Au début du XXe siècle, un garçon d'origine modeste est invité par un camarade de classe à passer ses vacances d'été dans sa famille issue de la bourgeoisie britannique. Il va se lier d'amitié avec les autres membres, et en particulier avec sa grande soeur, dont il apprend qu'elle a une relation adultérine avec le fermier de la maison d'à côté. Il va leur servir d'intermédiaire pour donner les messages.
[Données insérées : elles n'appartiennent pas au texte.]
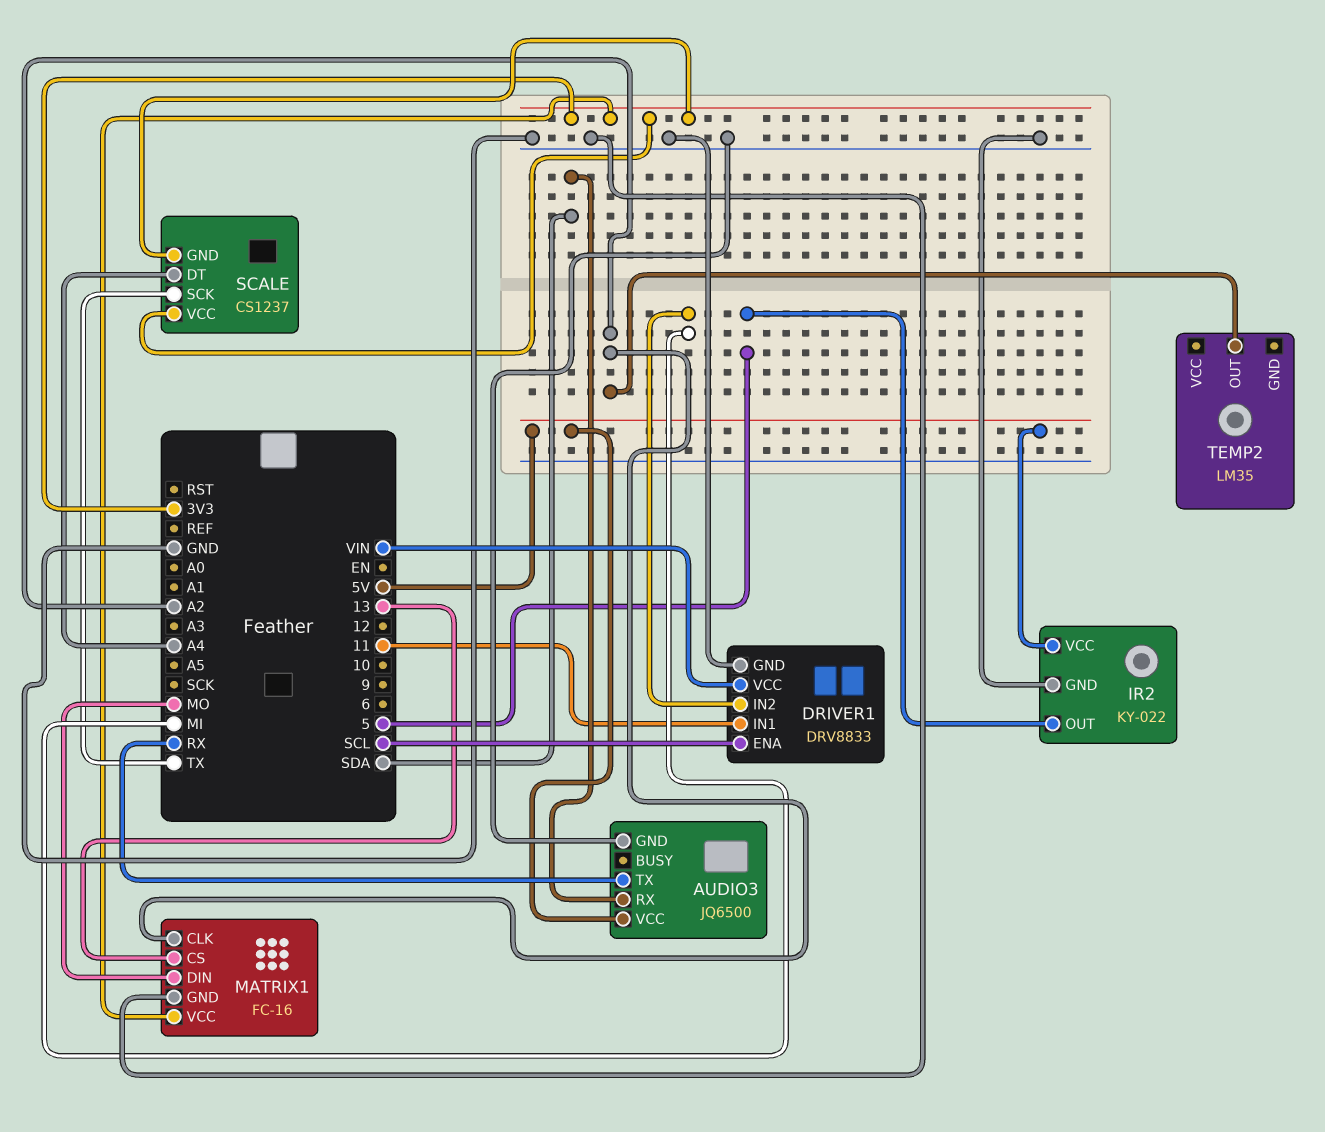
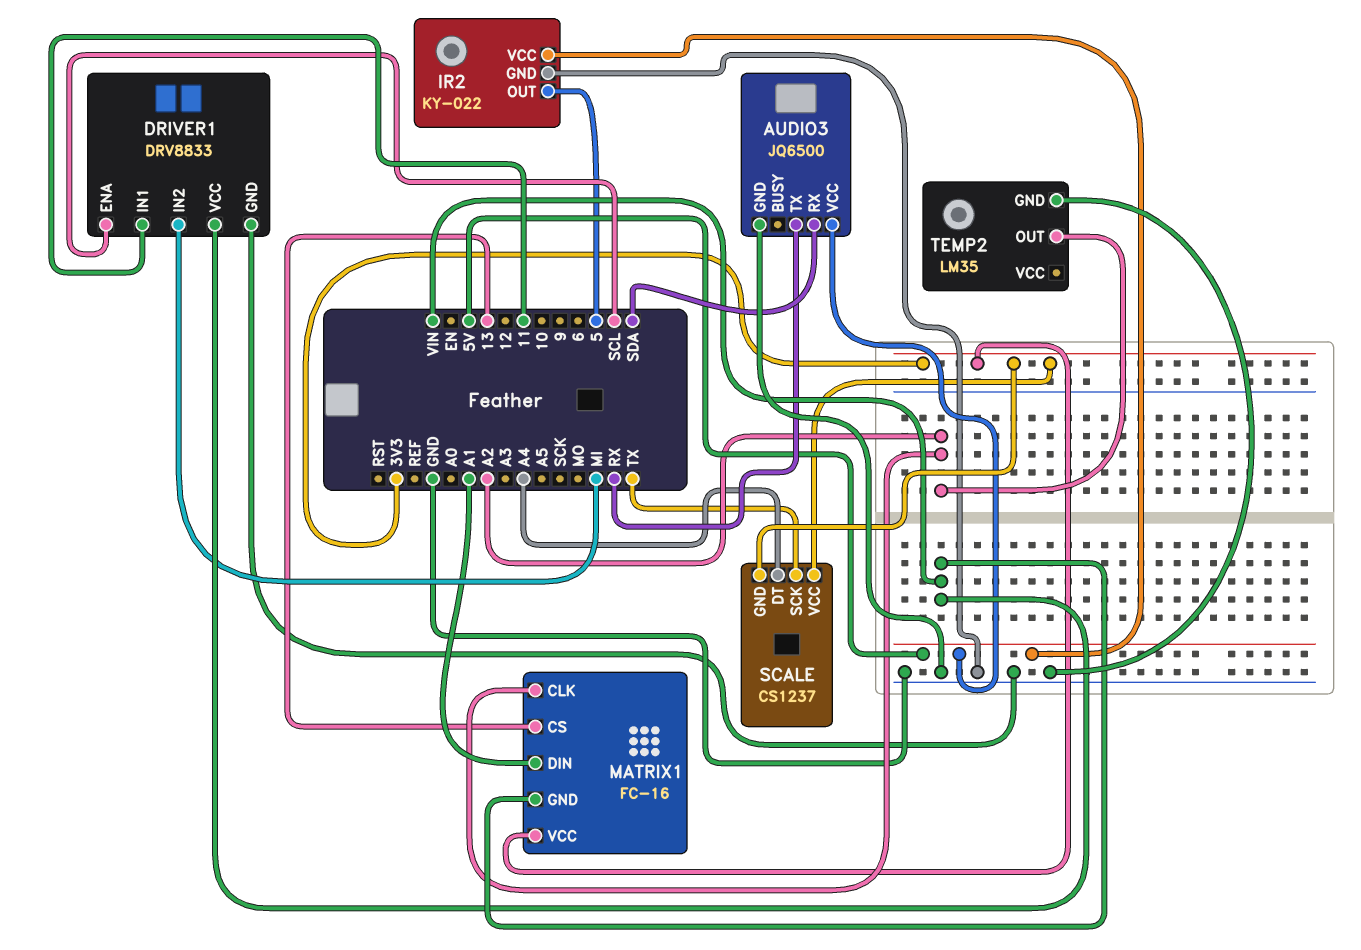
MATRIX1 pin DIN: MO -> A1
MATRIX1 pin GND: GND -> VIN
TEMP2 pin GND: none -> GND

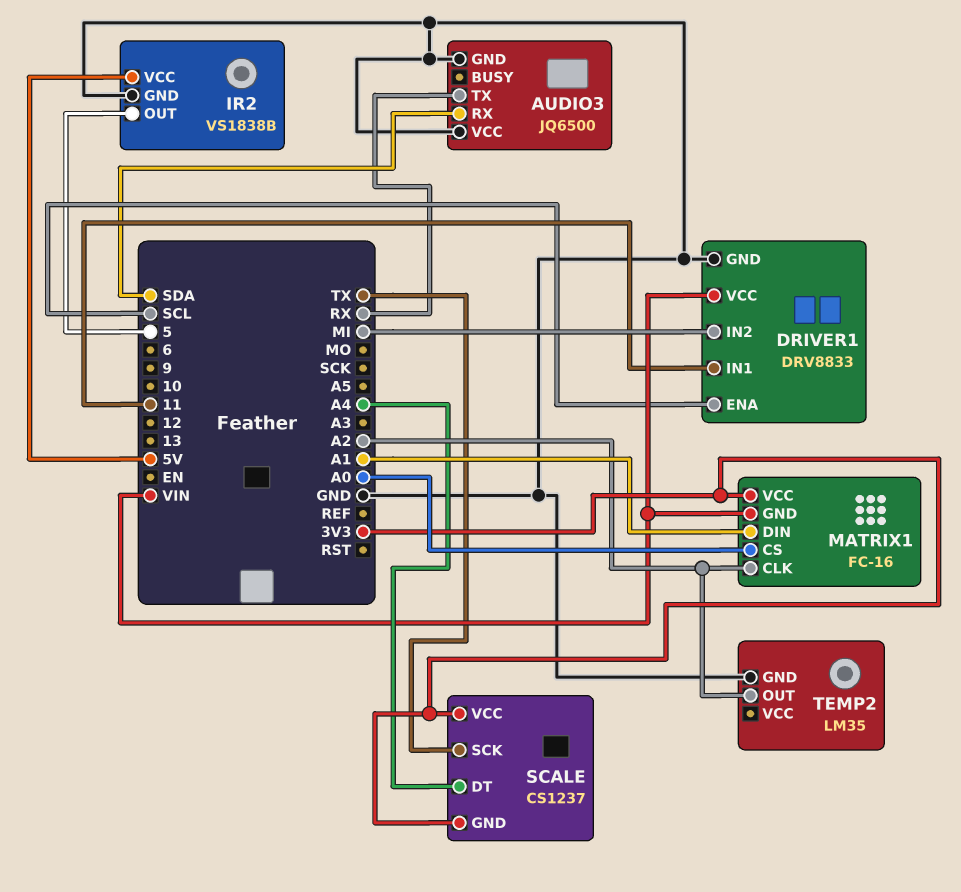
AUDIO3 pin VCC: 5V -> GND
IR2: KY-022 -> VS1838B
MATRIX1 pin CS: 13 -> A0

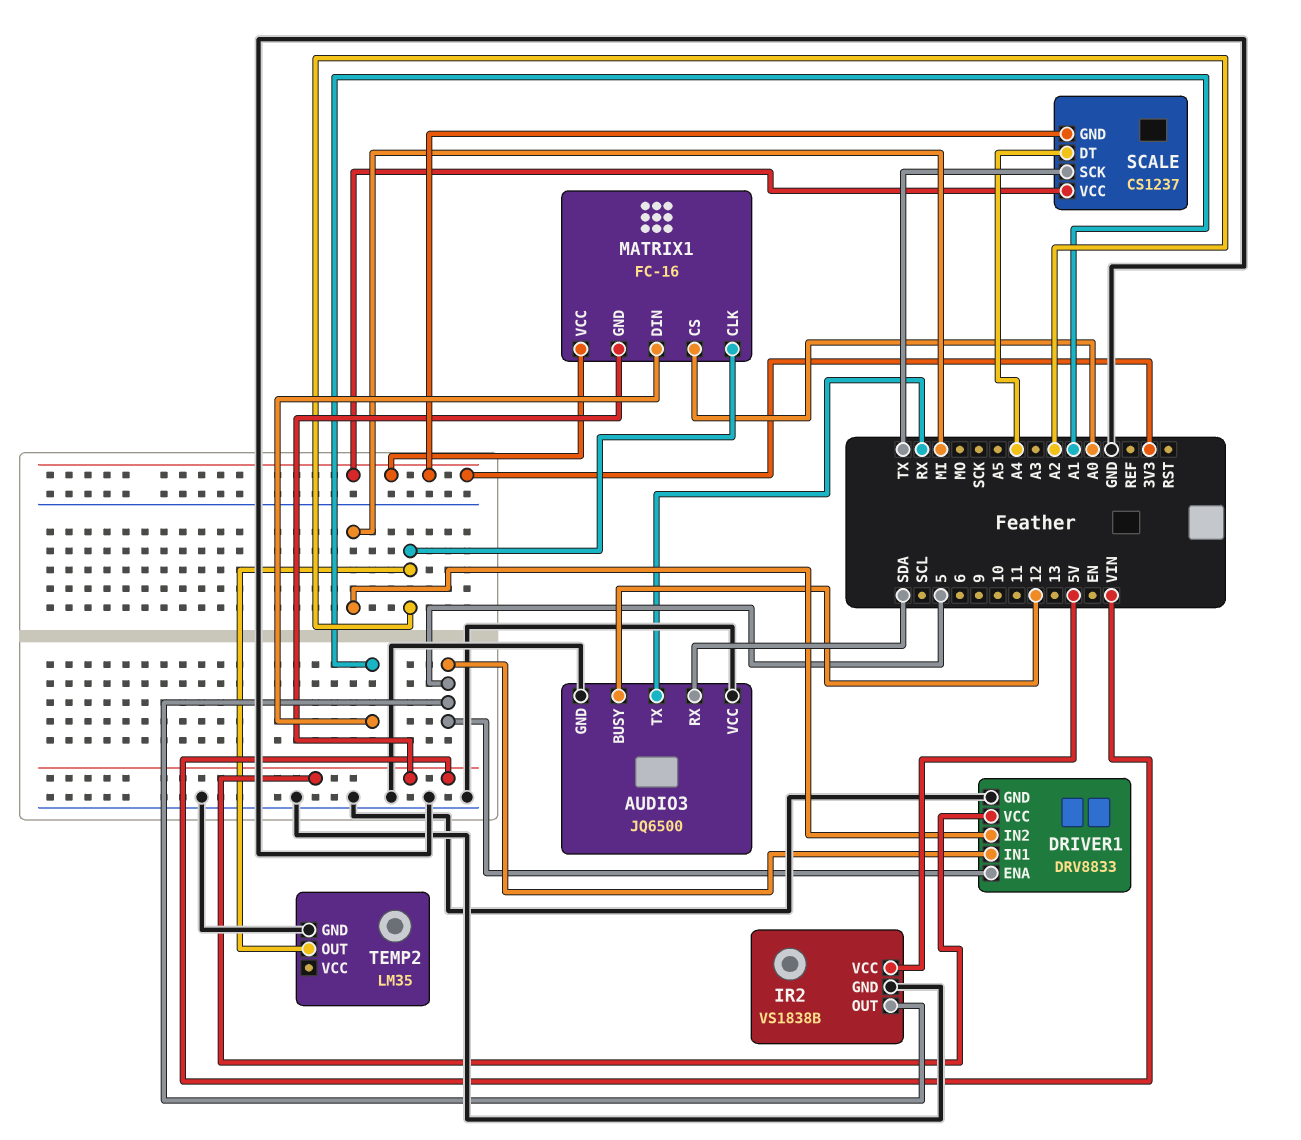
AUDIO3 pin BUSY: none -> 12
DRIVER1 pin ENA: SCL -> 5
DRIVER1 pin IN1: 11 -> 5

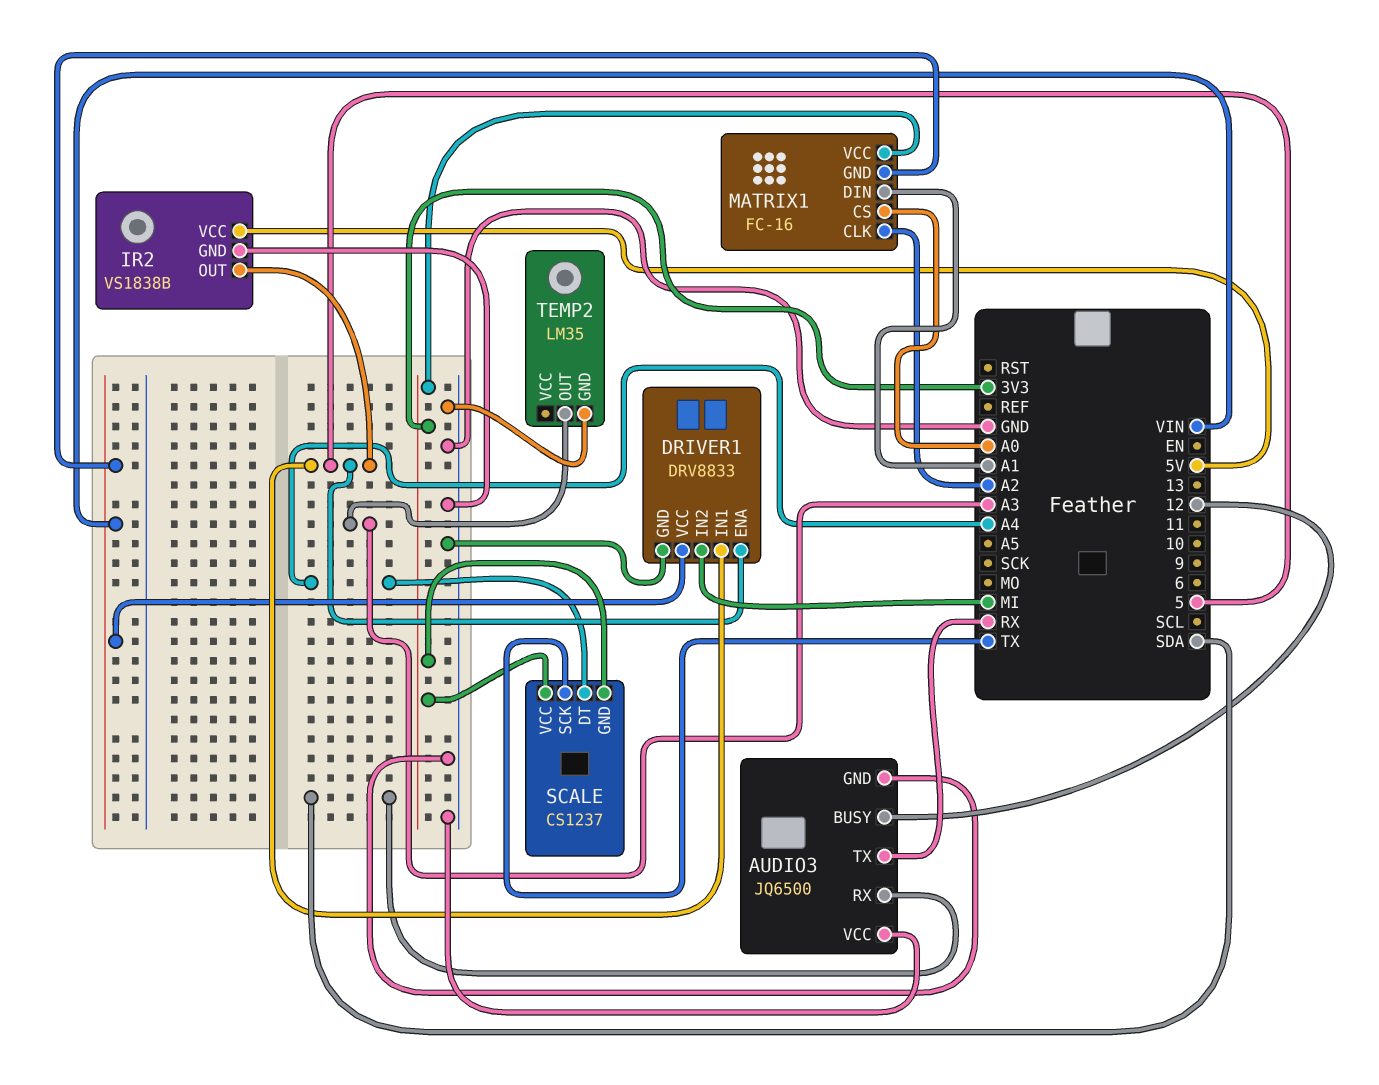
TEMP2 pin OUT: A2 -> A3

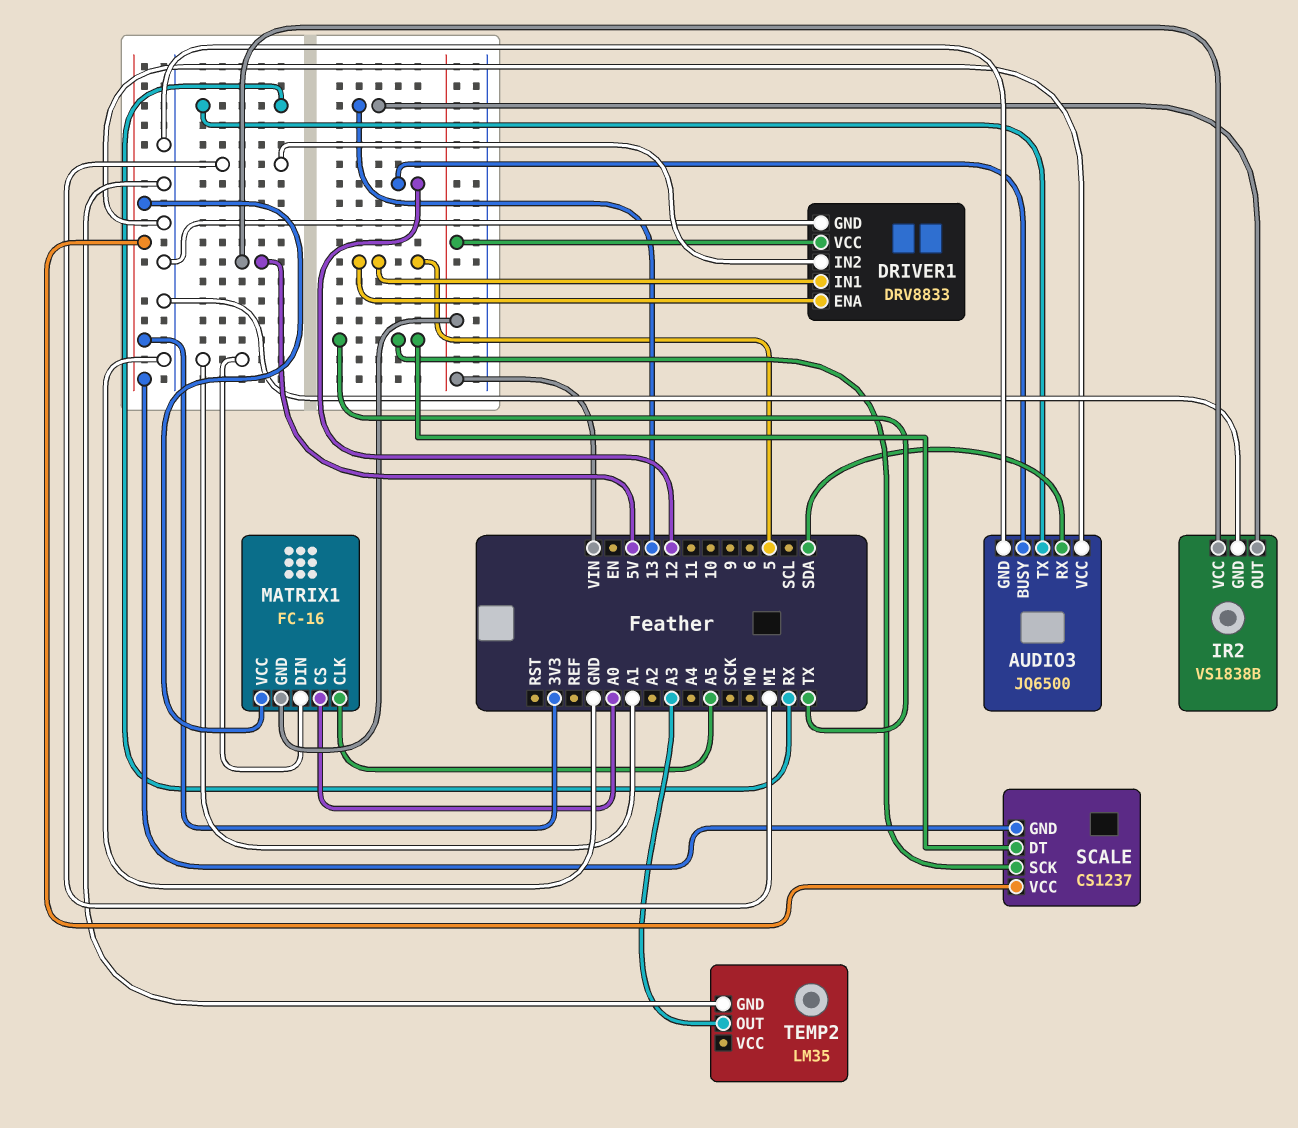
IR2 pin OUT: 5 -> 13
MATRIX1 pin CLK: A2 -> A5
SCALE pin DT: A4 -> TX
Il aura fallu attendre très longtemps pour qu'on puisse enfin revoir Le messager, qui fut pourtant Palme d'Or en son temps, mais en tout cas, c'est une des grandes réussites de Joseph Losey. Il reprend un des thèmes chers de sa filmographie qui est l'arrivée d'un étranger dans quelque chose d'uni, en l'occurrence une famille, et qui va en provoquer l'implosion malgré lui. Ce qui est étonnant aussi, et au fond avant-gardiste, est le choix de la narration ; on ne le comprend pas tout de suite, mais l'histoire se passe soixante ans plus tard, et tout y est raconté au passé, dans cette histoire au fond dramatique. Pas seulement pour la famille, mais pour ce garçon, Leo, dont la vie personnelle et sexuelle sera bouleversée, entraînant de graves conséquences. Tout comme Le jardin des Finzi Contini, tourné deux ans plus tard, Le messager raconte un monde protégé, loin des turbulences extérieures comme si eux et eux seuls comptaient, où ils sont en quelque chose des bourgeois dans une cage dorée. C'est non seulement très beau, grâce à la photo de Gerry Fisher, mais aussi admirablement joué, en particulier Julie Christie, dont le personnage a 18 ans dans le film, mais l'actrice en avait 30 au moment du tournage, et ça ne se voit pas dans le physique grâce notamment à la façon dont elle est filmée, mais aussi dans son jeu presque juvénile. Mention spéciale aussi à Alan Bates, le fermier mais aussi à celui qui joue le jeune garçon messager, Dominic Guard, et à son équivalent adulte, Michael Redgrave. Quant à la superbe musique, signée Michel Legrand, elle rappellera des souvenirs pour ceux qui regardent la télévision.
Succès surprise en son temps, lâché par son premier studio -la MGM-, qui refila le film comme une patate chaude à Columbia à cause du montage alterné, Le messager sera une des grandes réussites de Joseph Losey. Ce qui n'en est que mérité.